だが周囲の人の行き交いが薄まれば、ふっと口元から喜色を払う。
「しかし聞きしに勝る治安の悪さよ」
「たしかに野次は品性がない……」
「そんな話ではない。城のおひざ元で開かれる定期市だというに、貴重品の商いが皆無だ。飛び交う声にイタリア諸都市の訛りは聞こえず、香辛料や生姜の香りを欠いておって悪臭ばかり鼻についた。生活必需品、かつ安物ばかりだ。歩いている村人の靴も穴あきばかりで、生活に余裕はない」
城の定期市ではイタリアの諸都市から貿易商が訪れて、地元の小売り相手に布や香料を売る。
十年前はそうだった。
「遠方からの商人に見限られているのか」
「あるいはたどり着けんのか」
抜歯屋の呟きは、重たく、ため息よりため息じみていた。
「その上、ダイス詐欺のアンドリューや、巾着切りのハンフリーを見かけた」
「あの蠢く群衆から、犯罪者を見つけたんですか?」
「その程度が出来んで、どうして州長官さまにご報告できよう」
神妙に語る。
「失礼。見くびったわけではありません。ギルス・ファウラー州長官の目に足る方です」
俺の謝罪に対して、抜歯屋は空気を和らげた。
「抜歯をやってると、見物人から掏ろうとする手癖の悪い連中が目に入る。慣れれば難しくないな」
自慢げに整った髭を摘まむ。
「城の目と鼻の先で、常習犯がうろついているのは、芳しくない兆候だ。衛兵は度量衡の違犯で罰金を取るのに熱心で、常習犯には無関心だ。治安が死にかけておる。街道も追いはぎが増えている上に、城までとはな」
「追い剥ぎの気配などありませんでしたが……」
「それがしたちは行商と塊になって移動したからな。だが街道整備が杜撰だった。治安と流通の維持のため、領主が賦役で科すべきだというのに」
たしかに俺の記憶より、木陰と八重葎が広がっていた。
こどもの頃に歩んだ道は、もっと広くて、明るかったはずだ。
母に手を引かれ、ふたりきりで歩けた。危険はなかった。ご領主さまのおかげで、追い剥ぎや獣が厭う道になっていたのだ。

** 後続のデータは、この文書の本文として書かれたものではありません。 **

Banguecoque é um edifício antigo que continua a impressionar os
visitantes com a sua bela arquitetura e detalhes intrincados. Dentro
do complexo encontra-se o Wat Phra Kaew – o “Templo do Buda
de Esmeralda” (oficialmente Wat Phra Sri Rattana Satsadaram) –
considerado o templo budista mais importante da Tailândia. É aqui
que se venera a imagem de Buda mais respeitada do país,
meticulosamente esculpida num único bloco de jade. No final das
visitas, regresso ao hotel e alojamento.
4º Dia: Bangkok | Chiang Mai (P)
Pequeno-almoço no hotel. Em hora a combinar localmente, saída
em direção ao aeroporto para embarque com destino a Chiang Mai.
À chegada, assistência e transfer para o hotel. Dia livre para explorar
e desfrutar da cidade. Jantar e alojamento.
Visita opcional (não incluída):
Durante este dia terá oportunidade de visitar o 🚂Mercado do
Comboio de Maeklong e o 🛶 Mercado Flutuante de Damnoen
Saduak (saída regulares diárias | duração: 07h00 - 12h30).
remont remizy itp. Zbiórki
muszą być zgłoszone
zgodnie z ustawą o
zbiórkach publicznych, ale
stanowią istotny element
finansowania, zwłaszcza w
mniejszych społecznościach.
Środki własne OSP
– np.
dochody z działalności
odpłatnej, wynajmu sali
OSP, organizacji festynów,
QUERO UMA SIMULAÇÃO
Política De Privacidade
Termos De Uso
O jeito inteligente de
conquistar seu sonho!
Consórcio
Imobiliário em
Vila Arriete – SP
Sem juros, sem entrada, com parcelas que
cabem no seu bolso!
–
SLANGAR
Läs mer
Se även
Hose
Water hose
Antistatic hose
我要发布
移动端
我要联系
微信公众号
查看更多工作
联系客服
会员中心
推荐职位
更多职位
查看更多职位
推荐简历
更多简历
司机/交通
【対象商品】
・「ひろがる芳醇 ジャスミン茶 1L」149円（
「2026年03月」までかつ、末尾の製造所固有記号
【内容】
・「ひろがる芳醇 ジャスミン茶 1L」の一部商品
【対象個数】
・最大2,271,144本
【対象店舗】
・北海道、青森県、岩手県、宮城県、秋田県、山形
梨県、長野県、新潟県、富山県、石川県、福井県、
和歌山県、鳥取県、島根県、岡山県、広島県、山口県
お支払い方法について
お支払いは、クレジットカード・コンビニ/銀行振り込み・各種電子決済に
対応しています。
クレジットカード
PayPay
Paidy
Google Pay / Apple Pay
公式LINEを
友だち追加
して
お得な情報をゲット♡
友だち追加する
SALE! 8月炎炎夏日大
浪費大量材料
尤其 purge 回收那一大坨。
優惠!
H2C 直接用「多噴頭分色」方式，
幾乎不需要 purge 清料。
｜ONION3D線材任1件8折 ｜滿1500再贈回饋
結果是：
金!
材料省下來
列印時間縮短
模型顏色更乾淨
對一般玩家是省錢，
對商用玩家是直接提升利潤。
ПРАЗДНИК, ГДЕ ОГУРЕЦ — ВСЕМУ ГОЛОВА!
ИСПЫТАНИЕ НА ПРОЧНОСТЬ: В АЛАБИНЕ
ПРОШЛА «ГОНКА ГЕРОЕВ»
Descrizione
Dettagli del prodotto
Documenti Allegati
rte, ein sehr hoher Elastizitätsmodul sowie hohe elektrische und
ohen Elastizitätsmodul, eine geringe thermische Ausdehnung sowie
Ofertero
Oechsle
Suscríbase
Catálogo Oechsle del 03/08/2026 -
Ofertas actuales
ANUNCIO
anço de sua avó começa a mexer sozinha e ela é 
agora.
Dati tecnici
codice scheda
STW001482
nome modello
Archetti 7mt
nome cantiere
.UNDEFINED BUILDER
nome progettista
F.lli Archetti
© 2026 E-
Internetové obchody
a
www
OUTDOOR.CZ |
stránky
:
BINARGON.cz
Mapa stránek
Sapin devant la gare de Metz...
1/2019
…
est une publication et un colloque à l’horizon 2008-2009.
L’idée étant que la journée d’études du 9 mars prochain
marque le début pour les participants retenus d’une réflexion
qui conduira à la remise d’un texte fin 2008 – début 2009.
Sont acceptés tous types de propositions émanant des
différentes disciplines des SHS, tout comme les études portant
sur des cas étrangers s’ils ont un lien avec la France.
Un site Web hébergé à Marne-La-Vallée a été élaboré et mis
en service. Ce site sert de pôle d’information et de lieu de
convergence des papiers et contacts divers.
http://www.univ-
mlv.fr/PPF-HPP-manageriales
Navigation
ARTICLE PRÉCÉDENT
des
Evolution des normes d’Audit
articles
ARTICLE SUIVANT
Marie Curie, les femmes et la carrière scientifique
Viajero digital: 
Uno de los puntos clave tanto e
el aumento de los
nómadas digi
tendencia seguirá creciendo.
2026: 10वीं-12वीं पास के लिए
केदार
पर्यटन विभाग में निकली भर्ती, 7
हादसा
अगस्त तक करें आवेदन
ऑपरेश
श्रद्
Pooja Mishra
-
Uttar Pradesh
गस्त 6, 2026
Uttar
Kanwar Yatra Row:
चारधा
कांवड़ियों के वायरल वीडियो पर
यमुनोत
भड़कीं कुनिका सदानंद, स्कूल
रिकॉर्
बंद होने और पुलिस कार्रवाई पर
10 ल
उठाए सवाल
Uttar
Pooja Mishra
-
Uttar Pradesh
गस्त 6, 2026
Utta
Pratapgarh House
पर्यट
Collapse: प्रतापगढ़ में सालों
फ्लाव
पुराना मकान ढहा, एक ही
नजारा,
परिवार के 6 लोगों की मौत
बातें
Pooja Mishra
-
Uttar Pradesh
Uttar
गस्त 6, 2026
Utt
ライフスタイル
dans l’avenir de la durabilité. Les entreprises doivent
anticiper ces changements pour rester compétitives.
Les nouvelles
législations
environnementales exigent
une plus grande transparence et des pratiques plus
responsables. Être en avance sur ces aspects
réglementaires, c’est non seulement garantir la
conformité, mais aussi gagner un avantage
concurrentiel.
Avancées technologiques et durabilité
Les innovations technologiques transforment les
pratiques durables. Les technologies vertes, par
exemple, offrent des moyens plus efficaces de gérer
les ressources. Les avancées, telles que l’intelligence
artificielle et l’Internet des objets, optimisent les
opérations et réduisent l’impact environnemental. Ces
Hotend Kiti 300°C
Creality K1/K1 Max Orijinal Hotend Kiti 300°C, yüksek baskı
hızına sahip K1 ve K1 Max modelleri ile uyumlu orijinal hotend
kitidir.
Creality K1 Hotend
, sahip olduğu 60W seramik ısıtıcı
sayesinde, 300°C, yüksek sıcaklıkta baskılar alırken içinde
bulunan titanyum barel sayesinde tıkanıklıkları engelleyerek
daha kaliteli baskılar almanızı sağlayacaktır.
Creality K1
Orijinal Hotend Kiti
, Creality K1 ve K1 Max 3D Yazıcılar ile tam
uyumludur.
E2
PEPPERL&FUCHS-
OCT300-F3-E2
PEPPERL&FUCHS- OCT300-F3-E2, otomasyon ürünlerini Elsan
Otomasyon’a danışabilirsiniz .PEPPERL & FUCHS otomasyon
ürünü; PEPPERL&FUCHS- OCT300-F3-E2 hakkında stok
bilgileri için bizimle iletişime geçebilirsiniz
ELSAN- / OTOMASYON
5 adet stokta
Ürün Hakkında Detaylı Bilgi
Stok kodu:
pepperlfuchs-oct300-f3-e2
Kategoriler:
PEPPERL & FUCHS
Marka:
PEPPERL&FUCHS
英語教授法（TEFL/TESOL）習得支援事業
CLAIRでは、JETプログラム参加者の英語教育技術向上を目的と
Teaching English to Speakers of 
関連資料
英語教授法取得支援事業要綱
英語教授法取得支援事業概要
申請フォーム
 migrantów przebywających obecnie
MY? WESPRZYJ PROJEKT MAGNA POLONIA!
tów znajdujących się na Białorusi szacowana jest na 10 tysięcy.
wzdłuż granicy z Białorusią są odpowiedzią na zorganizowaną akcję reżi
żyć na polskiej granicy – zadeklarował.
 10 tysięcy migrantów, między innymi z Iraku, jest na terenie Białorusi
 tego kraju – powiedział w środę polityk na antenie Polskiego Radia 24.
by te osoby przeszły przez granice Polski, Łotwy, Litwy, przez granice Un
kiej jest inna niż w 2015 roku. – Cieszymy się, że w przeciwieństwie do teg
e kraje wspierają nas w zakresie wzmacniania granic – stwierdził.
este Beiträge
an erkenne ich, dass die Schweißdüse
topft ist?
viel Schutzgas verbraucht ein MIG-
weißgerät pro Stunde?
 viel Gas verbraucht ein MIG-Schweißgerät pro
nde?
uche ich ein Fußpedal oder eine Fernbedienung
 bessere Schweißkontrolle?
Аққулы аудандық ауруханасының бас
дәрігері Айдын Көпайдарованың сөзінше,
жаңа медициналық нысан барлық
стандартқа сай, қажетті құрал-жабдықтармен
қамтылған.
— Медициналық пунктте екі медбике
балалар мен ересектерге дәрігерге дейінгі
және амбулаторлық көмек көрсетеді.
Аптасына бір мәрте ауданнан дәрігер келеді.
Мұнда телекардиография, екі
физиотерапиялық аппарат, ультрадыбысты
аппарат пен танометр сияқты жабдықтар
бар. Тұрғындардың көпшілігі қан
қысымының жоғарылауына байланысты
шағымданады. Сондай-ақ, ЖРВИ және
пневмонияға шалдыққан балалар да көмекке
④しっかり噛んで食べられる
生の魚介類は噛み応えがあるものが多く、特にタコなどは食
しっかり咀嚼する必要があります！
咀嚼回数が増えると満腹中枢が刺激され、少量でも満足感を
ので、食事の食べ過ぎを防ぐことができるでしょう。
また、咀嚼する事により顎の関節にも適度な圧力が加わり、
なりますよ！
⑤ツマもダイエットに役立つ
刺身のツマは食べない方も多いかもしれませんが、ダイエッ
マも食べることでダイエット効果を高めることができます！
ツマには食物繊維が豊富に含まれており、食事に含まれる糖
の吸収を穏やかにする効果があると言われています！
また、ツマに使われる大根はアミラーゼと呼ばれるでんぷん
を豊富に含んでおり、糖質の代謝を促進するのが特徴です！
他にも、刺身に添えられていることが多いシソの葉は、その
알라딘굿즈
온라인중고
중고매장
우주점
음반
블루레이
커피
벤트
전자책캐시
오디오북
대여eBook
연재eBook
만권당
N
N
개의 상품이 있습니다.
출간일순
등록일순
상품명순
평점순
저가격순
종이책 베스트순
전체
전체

「これほど街道が荒れておれば、悪漢どもが待ち伏せしやすく、逃げやすい。さらに飢えた狼も来るかもしれん。遠からず行商が避けて、流通が滞る。市場の売り上げが減れば、暮らしも悪くなり、税収も減る。さらに街道が荒れる。食い詰めた愚か者が罪を犯す……宜しからずだ」
悪の連鎖と、負の循環。
一刻も早く断ち切らねば、この領地が死ぬ。
「それでも州長官は動けないのか」
「州長官さまとて領主の城壁は越えられぬ」
「ご領主さまからの一筆があれば動けるのだな」
切り札を持ち帰らねば。
マーガレットさまとジャスパーのためにも。